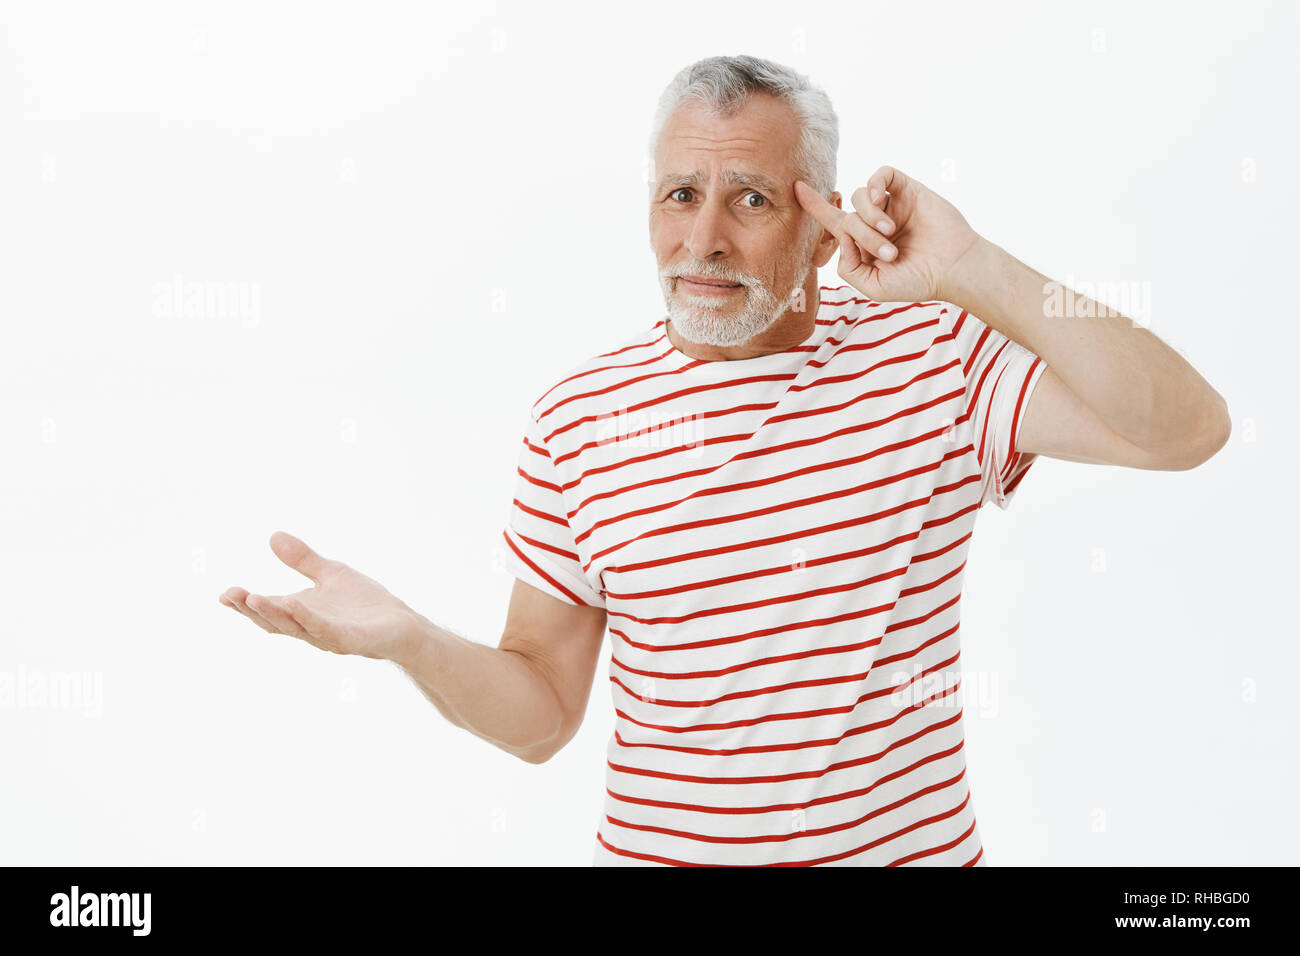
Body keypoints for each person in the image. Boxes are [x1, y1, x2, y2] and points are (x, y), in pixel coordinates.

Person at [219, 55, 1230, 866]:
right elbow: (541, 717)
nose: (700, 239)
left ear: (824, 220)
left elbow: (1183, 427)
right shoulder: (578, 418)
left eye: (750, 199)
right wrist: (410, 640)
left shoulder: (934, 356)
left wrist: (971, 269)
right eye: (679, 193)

____

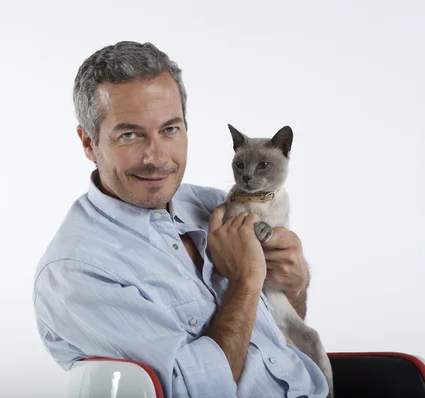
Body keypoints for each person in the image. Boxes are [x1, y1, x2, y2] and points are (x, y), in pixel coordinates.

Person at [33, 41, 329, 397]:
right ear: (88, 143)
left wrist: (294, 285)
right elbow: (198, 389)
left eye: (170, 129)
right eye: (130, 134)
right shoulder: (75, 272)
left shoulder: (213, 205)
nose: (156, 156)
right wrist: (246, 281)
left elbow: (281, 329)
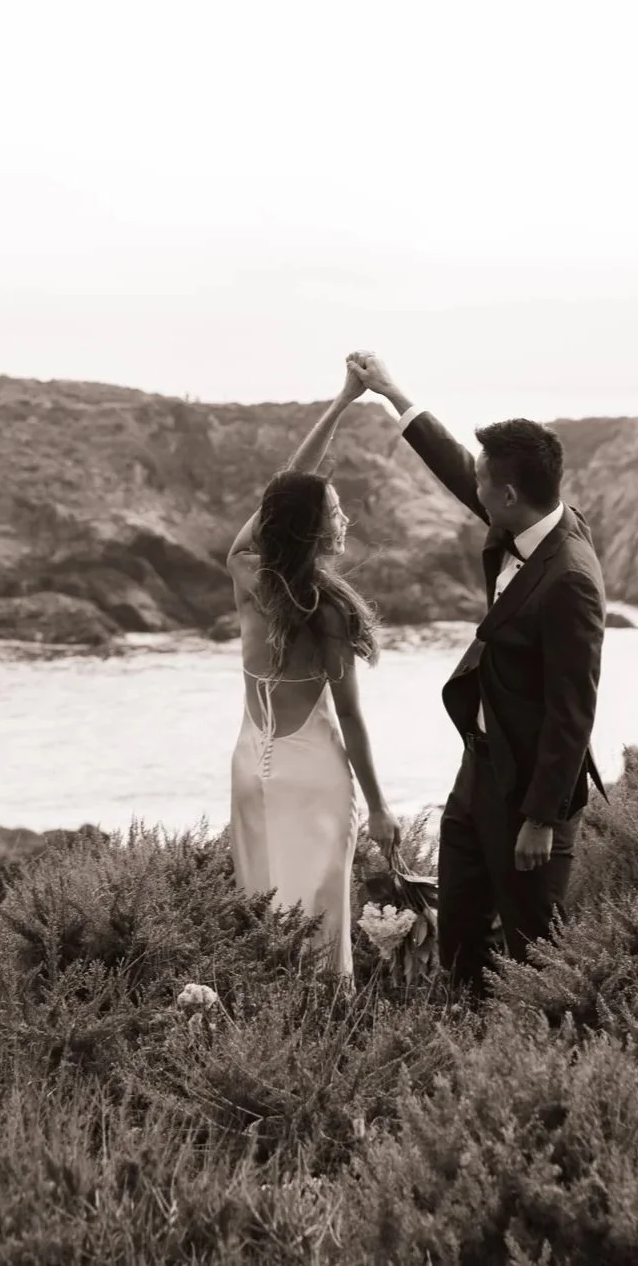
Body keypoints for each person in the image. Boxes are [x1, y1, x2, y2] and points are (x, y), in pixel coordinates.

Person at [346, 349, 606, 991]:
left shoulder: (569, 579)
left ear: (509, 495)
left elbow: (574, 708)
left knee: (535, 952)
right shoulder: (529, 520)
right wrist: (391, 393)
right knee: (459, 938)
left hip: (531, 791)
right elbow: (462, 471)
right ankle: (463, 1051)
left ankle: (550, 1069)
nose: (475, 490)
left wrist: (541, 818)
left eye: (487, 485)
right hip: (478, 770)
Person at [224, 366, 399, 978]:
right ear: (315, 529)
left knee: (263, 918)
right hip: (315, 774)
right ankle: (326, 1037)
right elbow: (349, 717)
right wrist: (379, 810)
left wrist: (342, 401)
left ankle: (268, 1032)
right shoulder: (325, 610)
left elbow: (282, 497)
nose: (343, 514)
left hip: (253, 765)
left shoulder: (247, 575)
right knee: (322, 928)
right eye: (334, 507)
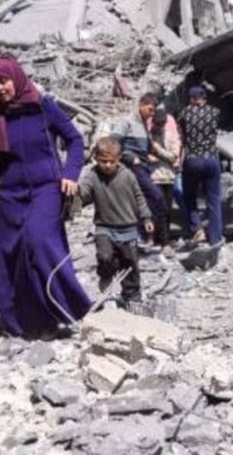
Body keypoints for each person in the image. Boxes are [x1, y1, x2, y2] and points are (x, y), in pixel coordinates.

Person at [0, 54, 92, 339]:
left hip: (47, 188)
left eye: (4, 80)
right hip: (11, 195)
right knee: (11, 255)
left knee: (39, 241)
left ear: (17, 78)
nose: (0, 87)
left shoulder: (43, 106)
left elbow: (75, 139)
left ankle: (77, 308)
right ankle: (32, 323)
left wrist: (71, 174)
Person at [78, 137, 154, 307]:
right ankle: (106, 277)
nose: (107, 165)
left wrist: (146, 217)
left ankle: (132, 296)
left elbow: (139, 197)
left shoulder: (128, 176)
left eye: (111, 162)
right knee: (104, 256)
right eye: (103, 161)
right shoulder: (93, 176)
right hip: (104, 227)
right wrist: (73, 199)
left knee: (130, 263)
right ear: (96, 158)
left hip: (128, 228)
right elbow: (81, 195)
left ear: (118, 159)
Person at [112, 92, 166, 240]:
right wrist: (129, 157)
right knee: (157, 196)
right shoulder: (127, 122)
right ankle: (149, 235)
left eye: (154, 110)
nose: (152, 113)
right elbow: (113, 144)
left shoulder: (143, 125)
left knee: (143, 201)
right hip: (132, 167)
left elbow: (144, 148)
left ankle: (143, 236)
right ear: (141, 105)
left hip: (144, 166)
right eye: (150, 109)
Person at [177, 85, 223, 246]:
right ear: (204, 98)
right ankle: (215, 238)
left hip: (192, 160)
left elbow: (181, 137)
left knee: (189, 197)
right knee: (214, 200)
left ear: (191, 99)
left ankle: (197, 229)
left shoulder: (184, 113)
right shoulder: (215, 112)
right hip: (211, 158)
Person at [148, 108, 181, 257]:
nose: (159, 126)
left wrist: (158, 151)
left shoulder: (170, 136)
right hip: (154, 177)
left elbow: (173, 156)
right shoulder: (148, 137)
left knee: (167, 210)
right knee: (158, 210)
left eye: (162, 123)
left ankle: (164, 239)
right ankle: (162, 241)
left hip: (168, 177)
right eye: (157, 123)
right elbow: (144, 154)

____

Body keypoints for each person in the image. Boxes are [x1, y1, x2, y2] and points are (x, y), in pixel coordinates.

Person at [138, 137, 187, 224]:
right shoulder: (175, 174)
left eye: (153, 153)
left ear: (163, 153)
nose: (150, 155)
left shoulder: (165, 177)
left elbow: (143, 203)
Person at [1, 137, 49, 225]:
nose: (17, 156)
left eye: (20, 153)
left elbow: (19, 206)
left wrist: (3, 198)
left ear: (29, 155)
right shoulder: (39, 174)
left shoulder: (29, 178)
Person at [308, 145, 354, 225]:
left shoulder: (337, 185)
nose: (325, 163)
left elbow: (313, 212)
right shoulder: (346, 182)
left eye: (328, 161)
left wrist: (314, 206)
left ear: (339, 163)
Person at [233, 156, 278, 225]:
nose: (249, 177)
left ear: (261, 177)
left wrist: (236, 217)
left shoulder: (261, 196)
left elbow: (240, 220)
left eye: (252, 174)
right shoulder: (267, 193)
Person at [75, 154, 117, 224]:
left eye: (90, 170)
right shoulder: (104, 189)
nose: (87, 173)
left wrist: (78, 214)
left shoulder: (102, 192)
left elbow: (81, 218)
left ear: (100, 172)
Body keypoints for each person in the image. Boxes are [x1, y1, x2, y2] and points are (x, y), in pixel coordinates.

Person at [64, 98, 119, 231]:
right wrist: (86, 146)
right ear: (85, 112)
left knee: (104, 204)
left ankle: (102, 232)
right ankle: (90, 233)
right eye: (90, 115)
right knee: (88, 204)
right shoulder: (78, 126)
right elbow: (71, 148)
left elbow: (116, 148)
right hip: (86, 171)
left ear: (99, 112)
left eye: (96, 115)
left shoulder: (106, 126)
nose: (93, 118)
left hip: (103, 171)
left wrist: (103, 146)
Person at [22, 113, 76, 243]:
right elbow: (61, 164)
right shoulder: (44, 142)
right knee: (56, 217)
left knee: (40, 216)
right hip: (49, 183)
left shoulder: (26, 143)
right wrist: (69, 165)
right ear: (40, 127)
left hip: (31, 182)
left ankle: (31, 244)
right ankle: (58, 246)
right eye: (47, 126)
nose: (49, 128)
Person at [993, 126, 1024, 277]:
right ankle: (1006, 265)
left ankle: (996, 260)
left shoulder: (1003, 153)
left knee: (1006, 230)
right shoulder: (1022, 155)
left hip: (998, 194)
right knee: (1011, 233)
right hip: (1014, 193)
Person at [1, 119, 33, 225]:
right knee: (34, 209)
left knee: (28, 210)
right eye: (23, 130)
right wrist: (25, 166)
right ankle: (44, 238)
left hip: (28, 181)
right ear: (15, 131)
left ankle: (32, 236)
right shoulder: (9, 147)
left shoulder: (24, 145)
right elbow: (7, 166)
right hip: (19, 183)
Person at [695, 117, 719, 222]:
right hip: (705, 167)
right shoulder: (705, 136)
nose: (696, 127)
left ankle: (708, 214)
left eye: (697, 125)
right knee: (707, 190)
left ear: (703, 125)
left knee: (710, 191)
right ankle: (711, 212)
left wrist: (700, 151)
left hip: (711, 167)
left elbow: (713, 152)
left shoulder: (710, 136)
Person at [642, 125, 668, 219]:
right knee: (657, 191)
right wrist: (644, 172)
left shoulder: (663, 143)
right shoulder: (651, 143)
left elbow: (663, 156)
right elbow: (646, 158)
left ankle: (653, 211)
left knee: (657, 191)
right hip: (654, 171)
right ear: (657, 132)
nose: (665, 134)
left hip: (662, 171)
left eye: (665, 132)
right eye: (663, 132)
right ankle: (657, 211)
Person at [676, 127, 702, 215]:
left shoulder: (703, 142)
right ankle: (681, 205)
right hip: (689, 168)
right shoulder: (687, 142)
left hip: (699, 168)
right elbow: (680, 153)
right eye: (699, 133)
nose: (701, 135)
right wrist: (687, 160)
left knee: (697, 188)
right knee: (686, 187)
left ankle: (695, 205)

____

▸ **Try it**
Which lines above run from the one containing "left ankle: (102, 232)" down to the one containing "right shoulder: (687, 142)"? Repeat exactly those, both ends included, and nothing else.

▸ **Answer to the problem**
left ankle: (102, 232)
right ankle: (90, 233)
right eye: (90, 115)
right knee: (88, 204)
right shoulder: (78, 126)
right elbow: (71, 148)
left elbow: (116, 148)
right hip: (86, 171)
left ear: (99, 112)
left eye: (96, 115)
left shoulder: (106, 126)
nose: (93, 118)
left hip: (103, 171)
left wrist: (103, 146)
Person at [22, 113, 76, 243]:
right elbow: (61, 164)
right shoulder: (44, 142)
right knee: (56, 217)
left knee: (40, 216)
right hip: (49, 183)
left shoulder: (26, 143)
right wrist: (69, 165)
right ear: (40, 127)
left hip: (31, 182)
left ankle: (31, 244)
right ankle: (58, 246)
right eye: (47, 126)
nose: (49, 128)
Person at [993, 126, 1024, 277]:
right ankle: (1006, 265)
left ankle: (996, 260)
left shoulder: (1003, 153)
left knee: (1006, 230)
right shoulder: (1022, 155)
left hip: (998, 194)
right knee: (1011, 233)
right hip: (1014, 193)
Person at [1, 119, 33, 225]:
right knee: (34, 209)
left knee: (28, 210)
right eye: (23, 130)
right wrist: (25, 166)
right ankle: (44, 238)
left hip: (28, 181)
right ear: (15, 131)
left ankle: (32, 236)
right shoulder: (9, 147)
left shoulder: (24, 145)
right elbow: (7, 166)
right hip: (19, 183)
Person at [695, 117, 719, 222]:
right hip: (705, 167)
right shoulder: (705, 136)
nose: (696, 127)
left ankle: (708, 214)
left eye: (697, 125)
right knee: (707, 190)
left ear: (703, 125)
left knee: (710, 191)
right ankle: (711, 212)
left wrist: (700, 151)
left hip: (711, 167)
left elbow: (713, 152)
left shoulder: (710, 136)
Person at [642, 125, 668, 219]:
right knee: (657, 191)
right wrist: (644, 172)
left shoulder: (663, 143)
right shoulder: (651, 143)
left elbow: (663, 156)
right elbow: (646, 158)
left ankle: (653, 211)
left knee: (657, 191)
right hip: (654, 171)
right ear: (657, 132)
nose: (665, 134)
left hip: (662, 171)
left eye: (665, 132)
right eye: (663, 132)
right ankle: (657, 211)
Person at [676, 127, 702, 215]:
left shoulder: (703, 142)
right ankle: (681, 205)
right hip: (689, 168)
right shoulder: (687, 142)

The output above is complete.